Hypothalamic-Pituitary Function in Children With Optic Nerve Hypoplasia

Author Affiliations

From the Departments of Pediatrics (Dr Costin) and Ophthalmology (Dr Murphree), University of Southern California School of Medicine, Los Angeles; and the Divisions of Endocrinology and Metabolism (Dr Costin) and Ophthalmology (Dr Murphree), Childrens Hospital of Los Angeles.

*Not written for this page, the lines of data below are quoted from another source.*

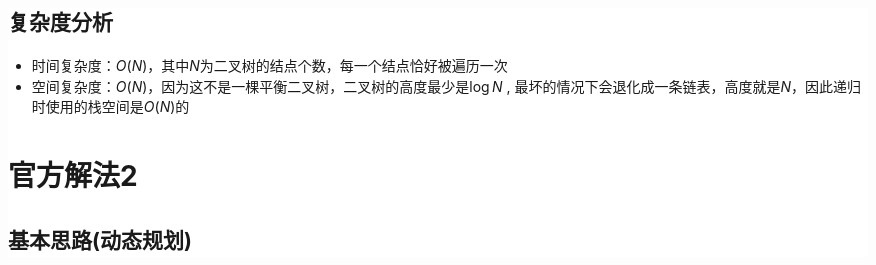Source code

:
 ```java
```

## 复杂度分析
- 时间复杂度：$O(N)$，其中$N$为二叉树的结点个数，每一个结点恰好被遍历一次
- 空间复杂度：$O(N)$，因为这不是一棵平衡二叉树，二叉树的高度最少是$\log N$ , 最坏的情况下会退化成一条链表，高度就是$N$，因此递归时使用的栈空间是$O(N)$的

# 官方解法2

## 基本思路(动态规划)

Am J Dis Child. 1985;139(3):249-254. doi:10.1001/archpedi.1985.02140050043019
Abstract

• We studied the clinical characteristics and hypothalamic-pituitary function in 23 patients with optic nerve hypoplasia (ONH), 6 months to 19 years old. All patients had decreased visual acuity and small optic discs; the septum pellucidum was absent in five of 19. Nine of 11 patients had minor EEG abnormalities, and two had microcephaly. The height, weight, and growth rate were normal in all patients 6 months to 3½ years old. Hypopituitarism was found in 15 patients. Fasting and stimulated prolactin levels and the area under the prolactin curve after thyrotropin releasing hormone were significantly greater than in controls and in patients with idiopathic hypopituitarism. These results associate ONH with a high incidence of hypopituitarism, hyperprolactinemia, and neurologic abnormalities. The normal growth in the absence of measurable growth hormone suggests that hyperprolactinemia may stimulate growth temporarily and that a normal height in childhood or the presence of the septum pellucidum do not exclude the possibility of hypopituitarism.